On-going

• OTG:0063097 – Intermittent network issues affecting CMSR database – from Fri Mar 30th, 20:30 – last update Thu Apr 08, 2021 09:23 - Random network connectivity issues when connecting to the CMS offline (Oracle) database. The problem seems related to IP resolution of some DNS entries used the clusterware software. The DNS definition is correct, but it is not properly handled somehow. Root cause: Problem mainly linked with extreme high load caused by Rucio software.

News

• OTG:0062990 - New data retention for MONIT metrics in HDFS - Tue Jun 01st, 10:00 - A new data retention policy for MONIT metrics stored in HDFS will be introduce. All metrics older than 13 months will start to be deleted by default starting from the 1st June 2021. If a different retention policy is required, this can be done by opening a SNOW ticket to the MONIT team. More details at the ASDF of 25th March 2021: https://indico.cern.ch/event/1003452/.

Incidents

On-going

• OTG:0062275 – "screen" security vulnerability that might require future action on interactive clusters – No updates. Recently a vulnerability in "screen" has been published.
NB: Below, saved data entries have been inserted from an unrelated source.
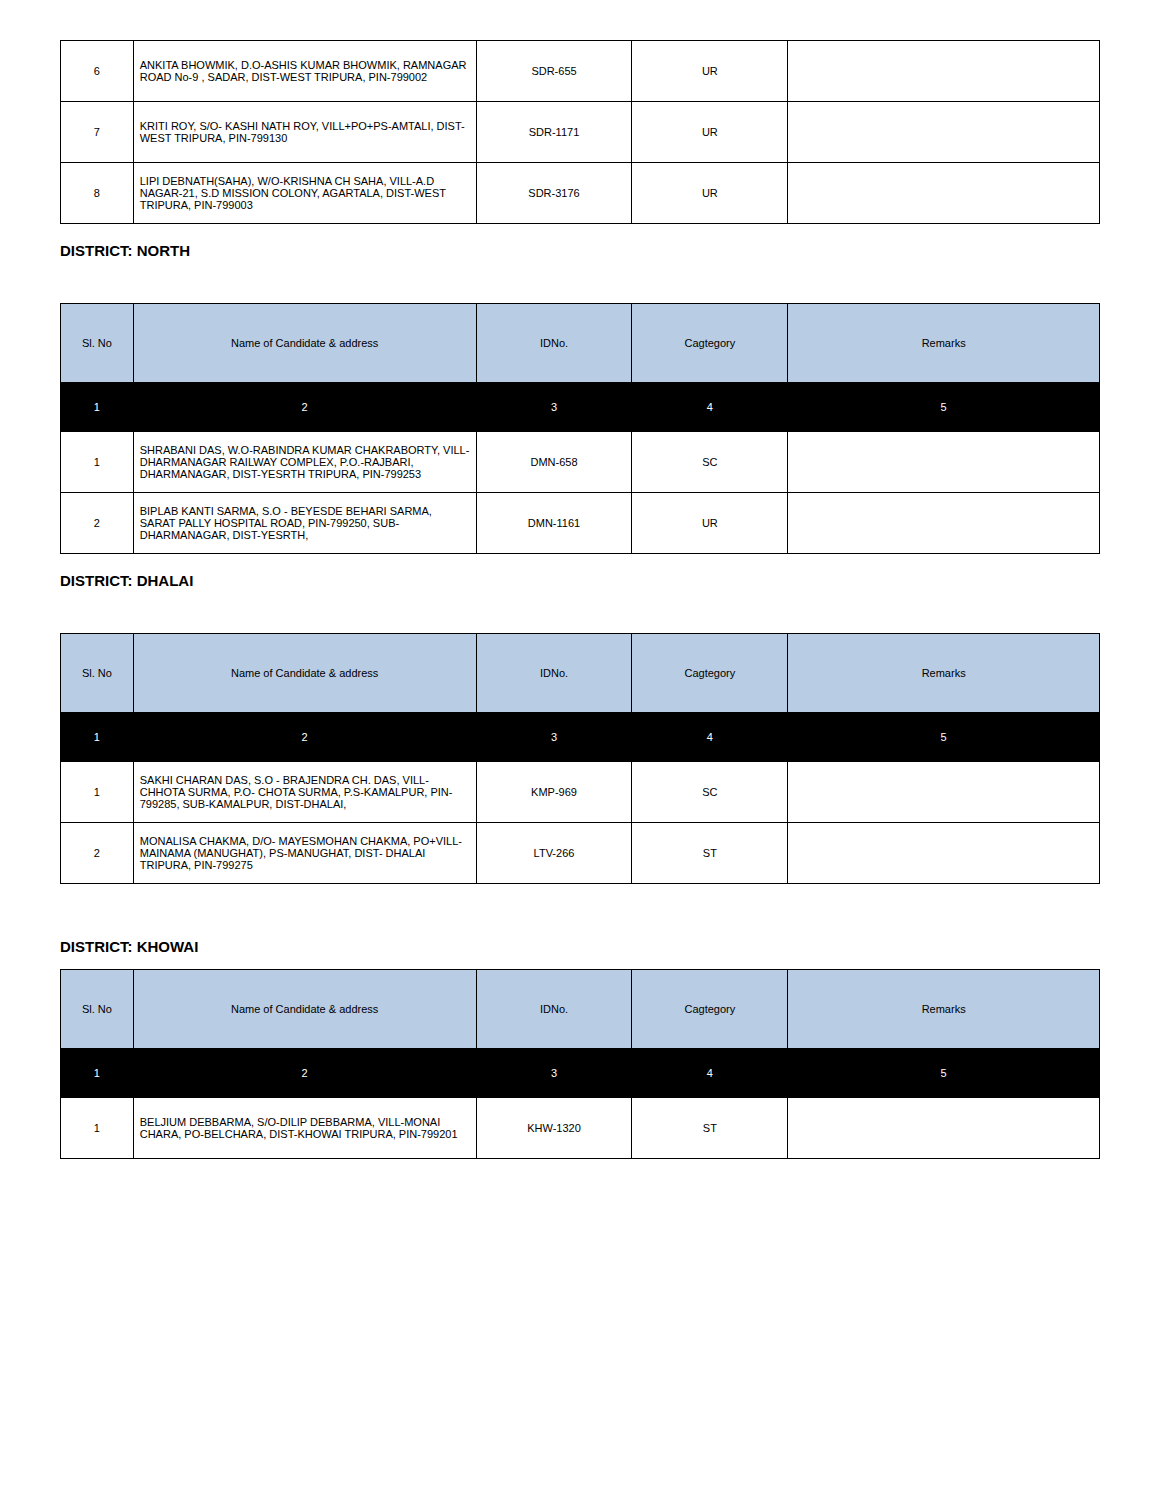| 6 | ANKITA BHOWMIK, D.O-ASHIS KUMAR BHOWMIK, RAMNAGAR ROAD No-9 , SADAR, DIST-WEST TRIPURA, PIN-799002 | SDR-655 | UR | |
| 7 | KRITI ROY, S/O- KASHI NATH ROY, VILL+PO+PS-AMTALI, DIST- WEST TRIPURA, PIN-799130 | SDR-1171 | UR | |
| 8 | LIPI DEBNATH(SAHA), W/O-KRISHNA CH SAHA, VILL-A.D NAGAR-21, S.D MISSION COLONY, AGARTALA, DIST-WEST TRIPURA, PIN-799003 | SDR-3176 | UR | |
DISTRICT: NORTH
| Sl. No | Name of Candidate & address | IDNo. | Cagtegory | Remarks |
| --- | --- | --- | --- | --- |
| 1 | 2 | 3 | 4 | 5 |
| 1 | SHRABANI DAS, W.O-RABINDRA KUMAR CHAKRABORTY, VILL-DHARMANAGAR RAILWAY COMPLEX, P.O.-RAJBARI, DHARMANAGAR, DIST-YESRTH TRIPURA, PIN-799253 | DMN-658 | SC | |
| 2 | BIPLAB KANTI SARMA, S.O - BEYESDE BEHARI SARMA, SARAT PALLY HOSPITAL ROAD, PIN-799250, SUB-DHARMANAGAR, DIST-YESRTH, | DMN-1161 | UR | |
DISTRICT: DHALAI
| Sl. No | Name of Candidate & address | IDNo. | Cagtegory | Remarks |
| --- | --- | --- | --- | --- |
| 1 | 2 | 3 | 4 | 5 |
| 1 | SAKHI CHARAN DAS, S.O - BRAJENDRA CH. DAS, VILL- CHHOTA SURMA, P.O- CHOTA SURMA, P.S-KAMALPUR, PIN- 799285, SUB-KAMALPUR, DIST-DHALAI, | KMP-969 | SC | |
| 2 | MONALISA CHAKMA, D/O- MAYESMOHAN CHAKMA, PO+VILL- MAINAMA (MANUGHAT), PS-MANUGHAT, DIST- DHALAI TRIPURA, PIN-799275 | LTV-266 | ST | |
DISTRICT: KHOWAI
| Sl. No | Name of Candidate & address | IDNo. | Cagtegory | Remarks |
| --- | --- | --- | --- | --- |
| 1 | 2 | 3 | 4 | 5 |
| 1 | BELJIUM DEBBARMA, S/O-DILIP DEBBARMA, VILL-MONAI CHARA, PO-BELCHARA, DIST-KHOWAI TRIPURA, PIN-799201 | KHW-1320 | ST | |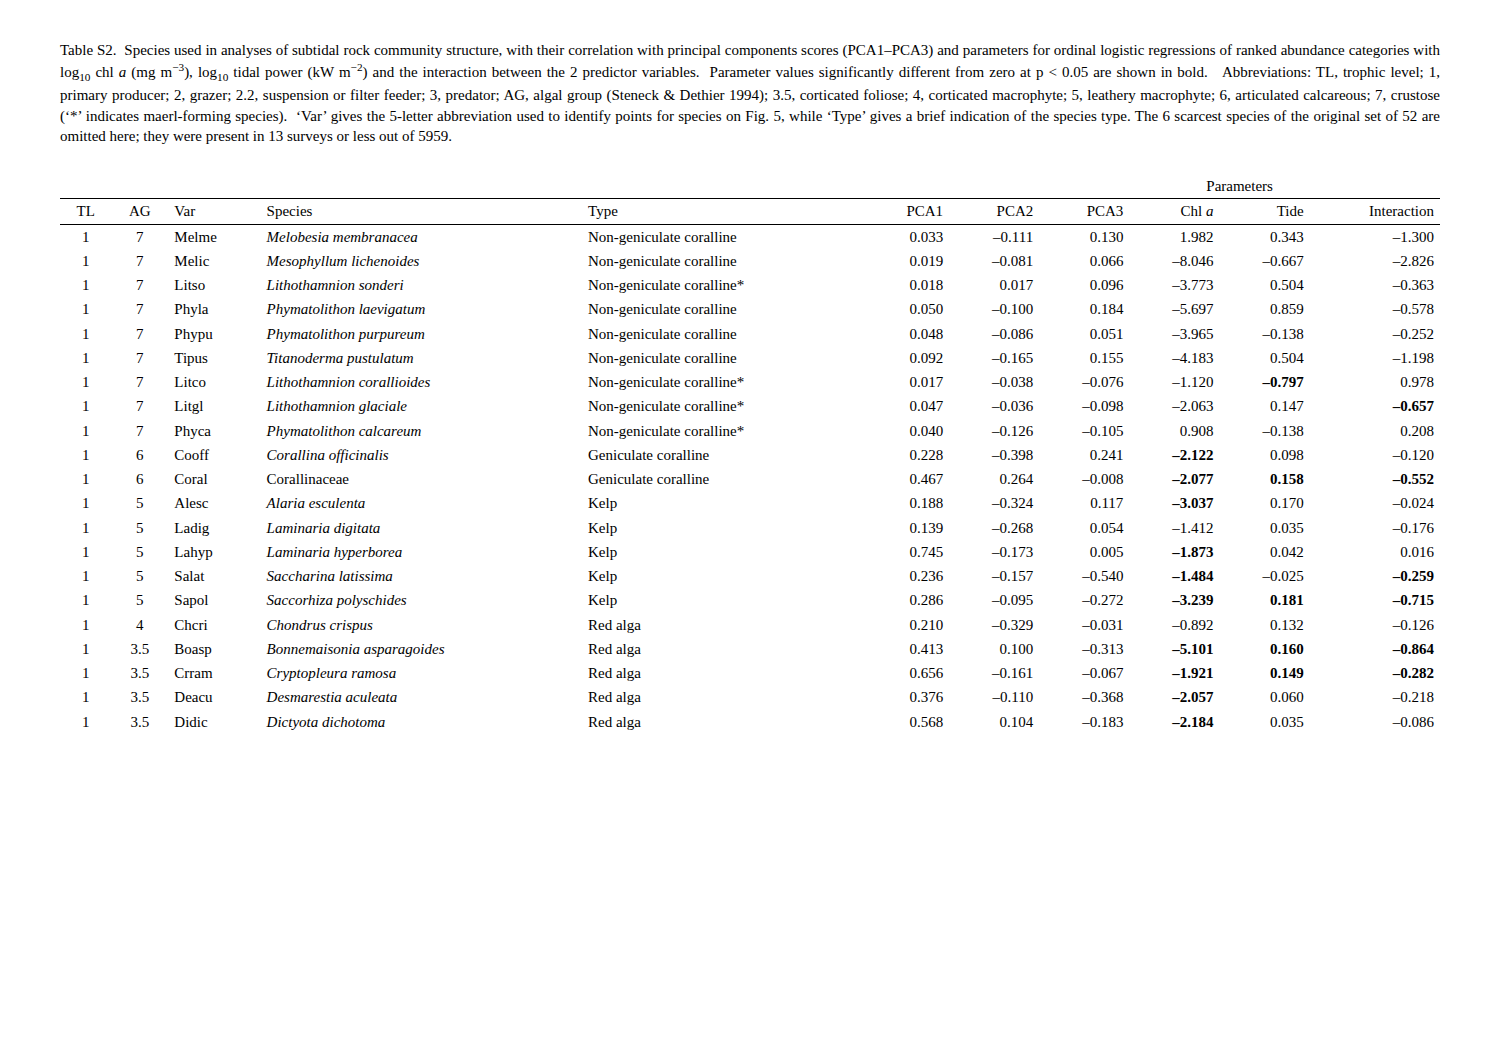Table S2. Species used in analyses of subtidal rock community structure, with their correlation with principal components scores (PCA1–PCA3) and parameters for ordinal logistic regressions of ranked abundance categories with log10 chl a (mg m−3), log10 tidal power (kW m−2) and the interaction between the 2 predictor variables. Parameter values significantly different from zero at p < 0.05 are shown in bold. Abbreviations: TL, trophic level; 1, primary producer; 2, grazer; 2.2, suspension or filter feeder; 3, predator; AG, algal group (Steneck & Dethier 1994); 3.5, corticated foliose; 4, corticated macrophyte; 5, leathery macrophyte; 6, articulated calcareous; 7, crustose (‘*’ indicates maerl-forming species). ‘Var’ gives the 5-letter abbreviation used to identify points for species on Fig. 5, while ‘Type’ gives a brief indication of the species type. The 6 scarcest species of the original set of 52 are omitted here; they were present in 13 surveys or less out of 5959.
| | Parameters |
| --- | --- |
| TL | AG | Var | Species | Type | PCA1 | PCA2 | PCA3 | Chl a | Tide | Interaction |
| 1 | 7 | Melme | Melobesia membranacea | Non-geniculate coralline | 0.033 | –0.111 | 0.130 | 1.982 | 0.343 | –1.300 |
| 1 | 7 | Melic | Mesophyllum lichenoides | Non-geniculate coralline | 0.019 | –0.081 | 0.066 | –8.046 | –0.667 | –2.826 |
| 1 | 7 | Litso | Lithothamnion sonderi | Non-geniculate coralline* | 0.018 | 0.017 | 0.096 | –3.773 | 0.504 | –0.363 |
| 1 | 7 | Phyla | Phymatolithon laevigatum | Non-geniculate coralline | 0.050 | –0.100 | 0.184 | –5.697 | 0.859 | –0.578 |
| 1 | 7 | Phypu | Phymatolithon purpureum | Non-geniculate coralline | 0.048 | –0.086 | 0.051 | –3.965 | –0.138 | –0.252 |
| 1 | 7 | Tipus | Titanoderma pustulatum | Non-geniculate coralline | 0.092 | –0.165 | 0.155 | –4.183 | 0.504 | –1.198 |
| 1 | 7 | Litco | Lithothamnion corallioides | Non-geniculate coralline* | 0.017 | –0.038 | –0.076 | –1.120 | –0.797 | 0.978 |
| 1 | 7 | Litgl | Lithothamnion glaciale | Non-geniculate coralline* | 0.047 | –0.036 | –0.098 | –2.063 | 0.147 | –0.657 |
| 1 | 7 | Phyca | Phymatolithon calcareum | Non-geniculate coralline* | 0.040 | –0.126 | –0.105 | 0.908 | –0.138 | 0.208 |
| 1 | 6 | Cooff | Corallina officinalis | Geniculate coralline | 0.228 | –0.398 | 0.241 | –2.122 | 0.098 | –0.120 |
| 1 | 6 | Coral | Corallinaceae | Geniculate coralline | 0.467 | 0.264 | –0.008 | –2.077 | 0.158 | –0.552 |
| 1 | 5 | Alesc | Alaria esculenta | Kelp | 0.188 | –0.324 | 0.117 | –3.037 | 0.170 | –0.024 |
| 1 | 5 | Ladig | Laminaria digitata | Kelp | 0.139 | –0.268 | 0.054 | –1.412 | 0.035 | –0.176 |
| 1 | 5 | Lahyp | Laminaria hyperborea | Kelp | 0.745 | –0.173 | 0.005 | –1.873 | 0.042 | 0.016 |
| 1 | 5 | Salat | Saccharina latissima | Kelp | 0.236 | –0.157 | –0.540 | –1.484 | –0.025 | –0.259 |
| 1 | 5 | Sapol | Saccorhiza polyschides | Kelp | 0.286 | –0.095 | –0.272 | –3.239 | 0.181 | –0.715 |
| 1 | 4 | Chcri | Chondrus crispus | Red alga | 0.210 | –0.329 | –0.031 | –0.892 | 0.132 | –0.126 |
| 1 | 3.5 | Boasp | Bonnemaisonia asparagoides | Red alga | 0.413 | 0.100 | –0.313 | –5.101 | 0.160 | –0.864 |
| 1 | 3.5 | Crram | Cryptopleura ramosa | Red alga | 0.656 | –0.161 | –0.067 | –1.921 | 0.149 | –0.282 |
| 1 | 3.5 | Deacu | Desmarestia aculeata | Red alga | 0.376 | –0.110 | –0.368 | –2.057 | 0.060 | –0.218 |
| 1 | 3.5 | Didic | Dictyota dichotoma | Red alga | 0.568 | 0.104 | –0.183 | –2.184 | 0.035 | –0.086 |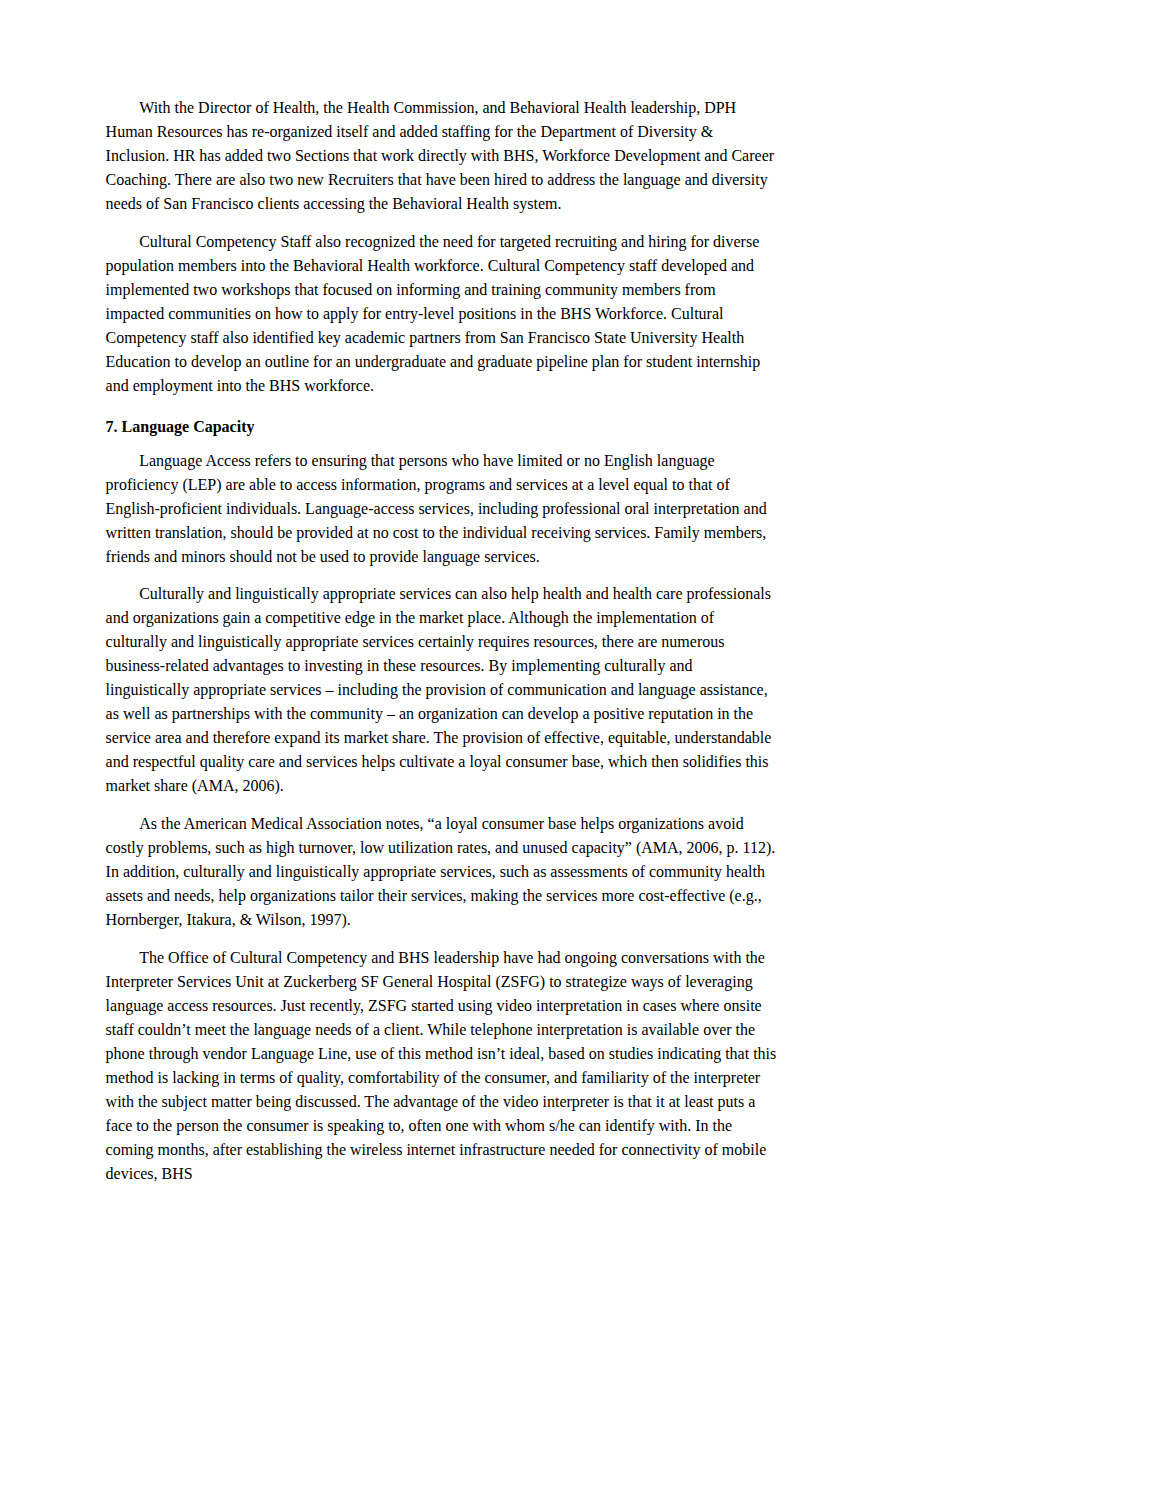With the Director of Health, the Health Commission, and Behavioral Health leadership, DPH Human Resources has re-organized itself and added staffing for the Department of Diversity & Inclusion. HR has added two Sections that work directly with BHS, Workforce Development and Career Coaching. There are also two new Recruiters that have been hired to address the language and diversity needs of San Francisco clients accessing the Behavioral Health system.
Cultural Competency Staff also recognized the need for targeted recruiting and hiring for diverse population members into the Behavioral Health workforce. Cultural Competency staff developed and implemented two workshops that focused on informing and training community members from impacted communities on how to apply for entry-level positions in the BHS Workforce. Cultural Competency staff also identified key academic partners from San Francisco State University Health Education to develop an outline for an undergraduate and graduate pipeline plan for student internship and employment into the BHS workforce.
7. Language Capacity
Language Access refers to ensuring that persons who have limited or no English language proficiency (LEP) are able to access information, programs and services at a level equal to that of English-proficient individuals. Language-access services, including professional oral interpretation and written translation, should be provided at no cost to the individual receiving services. Family members, friends and minors should not be used to provide language services.
Culturally and linguistically appropriate services can also help health and health care professionals and organizations gain a competitive edge in the market place. Although the implementation of culturally and linguistically appropriate services certainly requires resources, there are numerous business-related advantages to investing in these resources. By implementing culturally and linguistically appropriate services – including the provision of communication and language assistance, as well as partnerships with the community – an organization can develop a positive reputation in the service area and therefore expand its market share. The provision of effective, equitable, understandable and respectful quality care and services helps cultivate a loyal consumer base, which then solidifies this market share (AMA, 2006).
As the American Medical Association notes, “a loyal consumer base helps organizations avoid costly problems, such as high turnover, low utilization rates, and unused capacity” (AMA, 2006, p. 112). In addition, culturally and linguistically appropriate services, such as assessments of community health assets and needs, help organizations tailor their services, making the services more cost-effective (e.g., Hornberger, Itakura, & Wilson, 1997).
The Office of Cultural Competency and BHS leadership have had ongoing conversations with the Interpreter Services Unit at Zuckerberg SF General Hospital (ZSFG) to strategize ways of leveraging language access resources. Just recently, ZSFG started using video interpretation in cases where onsite staff couldn’t meet the language needs of a client. While telephone interpretation is available over the phone through vendor Language Line, use of this method isn’t ideal, based on studies indicating that this method is lacking in terms of quality, comfortability of the consumer, and familiarity of the interpreter with the subject matter being discussed. The advantage of the video interpreter is that it at least puts a face to the person the consumer is speaking to, often one with whom s/he can identify with. In the coming months, after establishing the wireless internet infrastructure needed for connectivity of mobile devices, BHS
A patch has not yet been released by RedHat; however, there are no known remote code execution exploits in the wild for the moment. Given its prevalent usage on the interactive LXPLUS and AIADM clusters, however, its users should refrain from using "screen" where possible and consider "tmux" as an alternative as the Computer Security Team might decide to temporarily block "screen" once an exploit abusing this vulnerability becomes public.
• OTG:0062882 – 2FA with Yubikey to aiadm may fail – from Fri Mar 19th, 08:00 – No updates. Login to aiadm.cern.ch using a Yubikey as 2nd factor is apparently not working. Using TOTP with aiadm.cern.ch is working. Using TOTP or a Yubikey with aiadm8.cern.ch is working. Situation under investigation.

Completed Interventions

• OTG:0062816 – Latest OS updates on CMSONR database – Tue Mar 23rd, 10:30–11:30 – CERN IT will apply the latest OS patches to CMSONR database. The intervention is rolling, databases will be available, however some applications may experience session failures.
• OTG:0062814 – Latest OS updates on CMSR database – Mon Mar 29th, 09:30–11:30 – CERN IT will apply the latest OS patches to CMSR database. The intervention is rolling, databases will be available, however some applications may experience session failures.

Upcoming Service Changes

• OTG:0062832 – Removal of lxplus-cloud.cern.ch – Wed Mar 31st, 10:00 – The LxPlus sub service lxplus-cloud.cern.ch will be removed from service (lxplus-cloud will no longer exist). The recommended service to use for up to date compatible openstack clients is lxplus8.cern.ch. Cloud Client Documentation: https://clouddocs.web.cern.ch/clients/lxplus.html
• OTG:0062891 – Removing password expiration – Thu Apr 15th, 12:00 – The annual expiration of accounts' passwords will be removed. Password expiration as a security measure is no longer considered necessary after the introduction of checks on potentially compromised passwords in the new Single Sign On service (see OTG:0062834 for more details).

Reminders

• More than ever, it's recommended to make new requests to the VOC via the CMSVOC Jira project; and when writing to the VOC, please use cms-voc@cernNOSPAMPLEASE.ch, rather than writing to me individually. By adhering to those methods, the incoming and outgoing VOCs, as well as backup VOCs will always be in the loop, and your request will be answered more quickly.